Genügte es aber nicht, weil Anker im zweiten Durchgang durch Petro Alergush mit einem Aufsetzer aus 16 Metern zunächst die Gäste mit 3:2 in Führung brachte (59.). Erst danach wachten die Schweriner wieder auf. Scheiterte Jakob Ewert zunächst noch an Ankers Torwart Mirco Seide, so legte Schwerins Flügelspieler nach einem sehenswert Spielzug in der 77. Minute in die Mitte auf Tino Witkowski, der aus Nahdistanz zum 3:3-Endstand köpfte. Chancen hatten im gesamten Spiel beide Mannschaften für noch mehr Tore – am Ende blieb es aber zum Ärgernis der Schweriner beim 3:3. Denn auch das ließ sich nach Spielschluss festhalten: Anker Wismar konnte mit dem Punkt besser leben, als der FC Mecklenburg.

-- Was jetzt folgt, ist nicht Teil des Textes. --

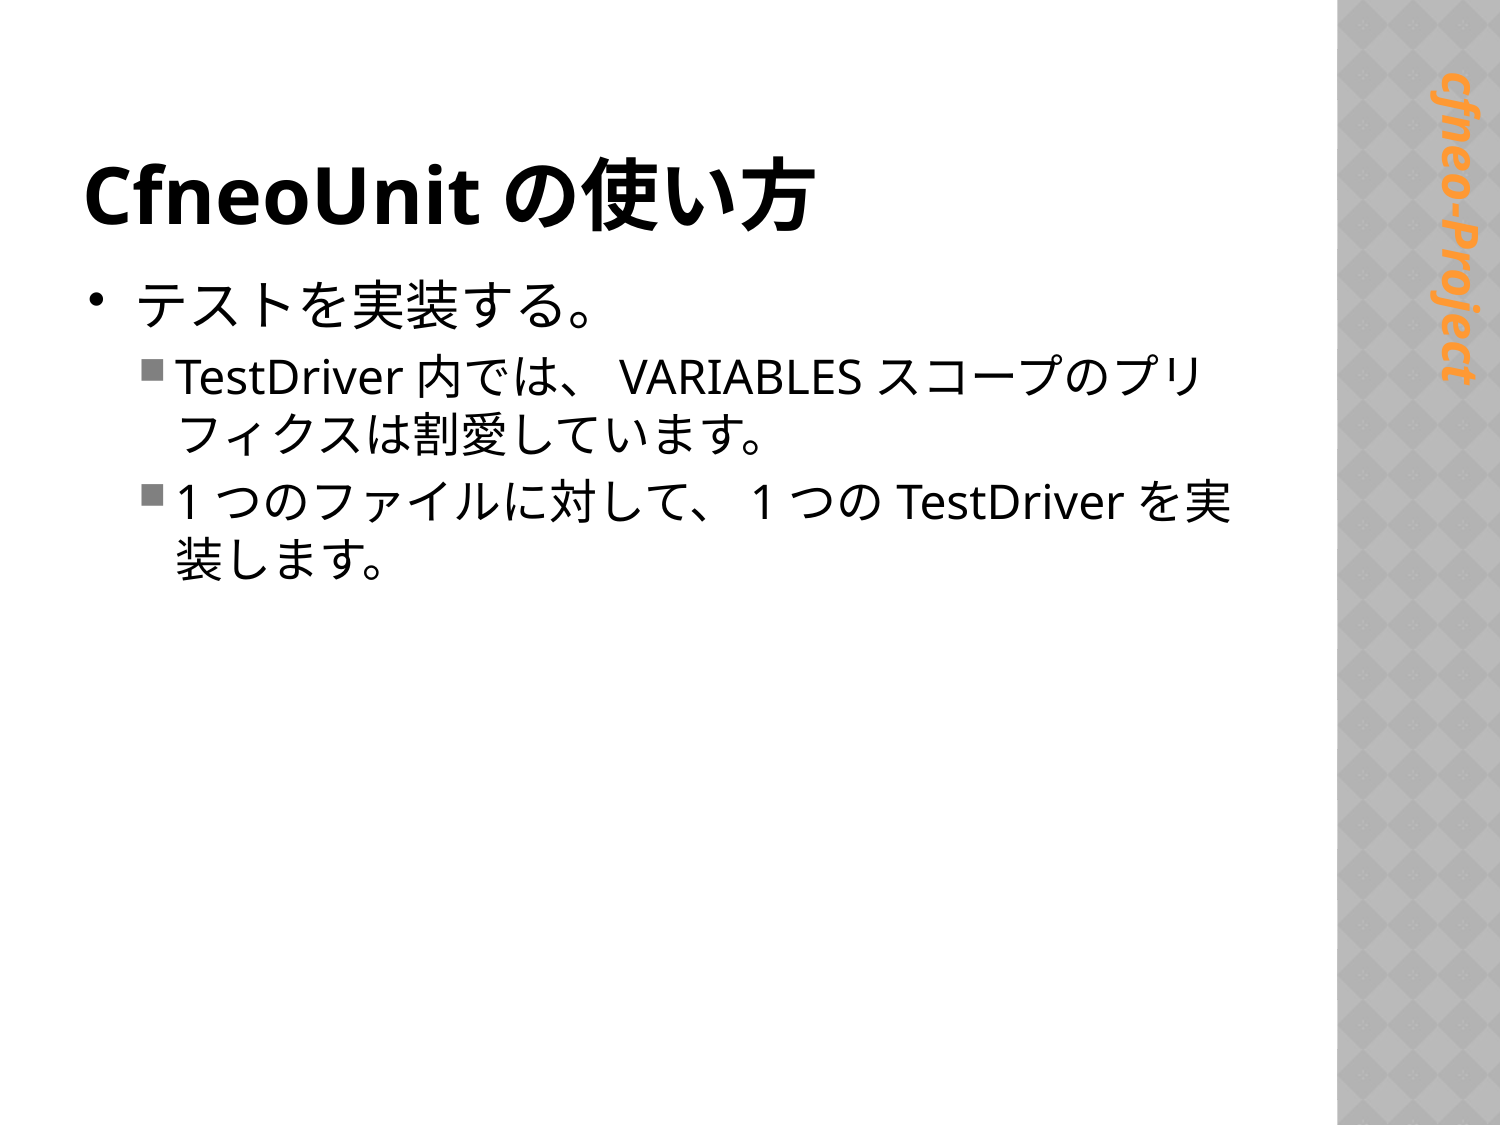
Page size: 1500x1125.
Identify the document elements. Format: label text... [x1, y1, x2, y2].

„Wir schenken einfach durch zu leichte Tore das Ding her. Punkt. Das nervt. Punkt. Und das stellen wir hoffentlich Stück für Stück ab. Punkt“, sagte Coach Stefan Lau abschließend, der mit seiner Mannschaft am Sonnabend zum FSV Einheit Ueckermünde muss.

FC Mecklenburg Schwerin: Böttcher – Leu, Köhn, Zotke, Pekgür – Cunrady, Hollnagel (46. Witkowski), Werder (66. Queckenstedt), Zapel (80. Wittlich), Ewert, Wurr.